In some years, the union says the payments were for “Consulting Services.” In other years, it describes them as “Retiree Supplement.”

In November of 2013, when Policicchio died at age 63 following a battle with cancer, SEIU Healthcare Michigan began making the $53,400-a-year payments to his wife, according to the records.

For what alleged purpose?

In 2015, SEIU Healthcare Michigan paid her $53,400 for serving as a “Retiree Consultant,” according to the records.

What’s going on?

Tasty’s sources believe these payments are part of a “buyout” engineered by SEIU President Emeritus Andy Stern.
Andy Stern

In 1988, Policicchio became the president of Detroit-based SEIU Local 79, the predecessor union of SEIU Healthcare Michigan. He also was named an SEIU International Vice President in Washington, DC.

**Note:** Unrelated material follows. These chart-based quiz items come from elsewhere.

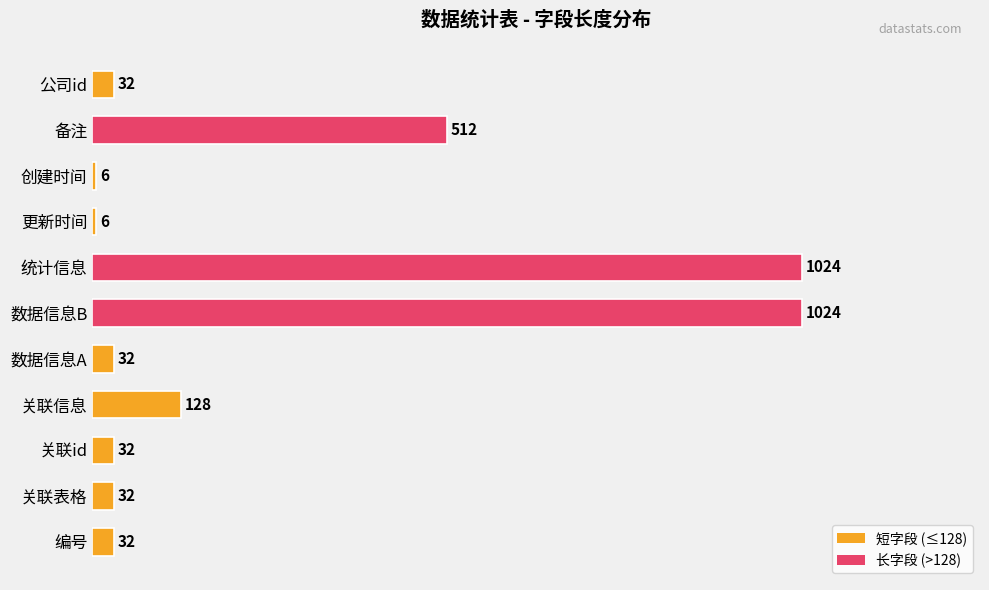

What value does the data have at 创建时间, to the nearest 10?

10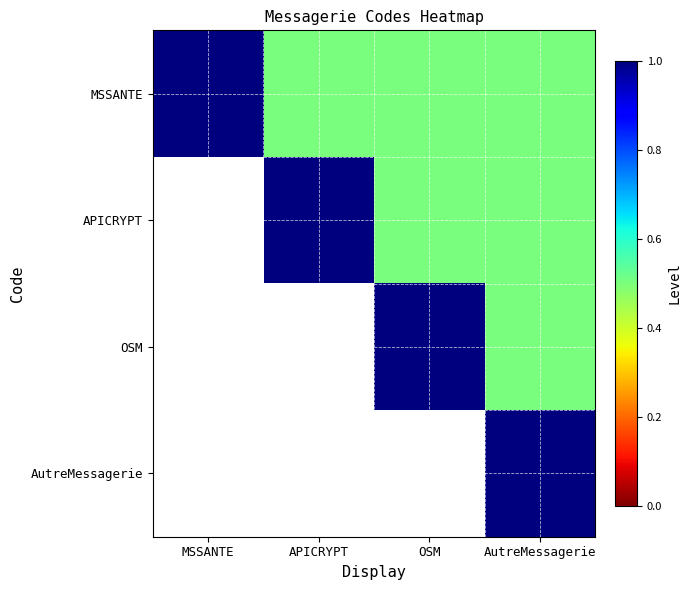

Is the value of OSM at APICRYPT greater than the value of MSSANTE at APICRYPT?

No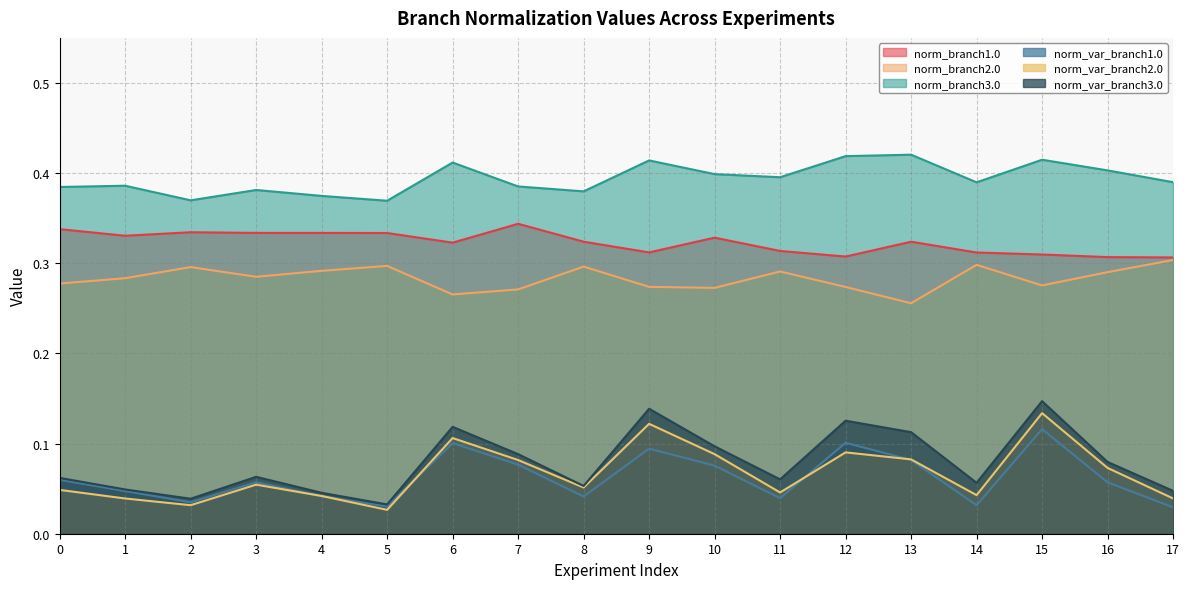

Between 10 and 17, which series saw the biggest shift?

norm_var_branch3.0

In 1996, Stern took office as SEIU’s president and reportedly wanted to move Policicchio out of SEIU so he could fill Policicchio’s position with one of Stern’s allies. So Stern allegedly engineered a “buyout” to coax Policicchio out the door. 

In 2001, Policicchio retired from SEIU at age 51 with an SEIU pension and Stern’s fat “golden handshake” in his pocket.

Sources believe Stern’s “buyout” likely included a “gag clause” that barred Policicchio from saying anything bad about Stern, SEIU or the buyout.

So just how big was Stern’s alleged “golden handshake?”

Hard to say.

But perhaps Mary Kay Henry and her trustees -- Tom Balanoff, Inga Skippings, and Ed Burke -- can take a look at SEIU Healthcare Michigan's books and shed some light on this six-figure, purple-hued mystery. Inquiring minds want to know.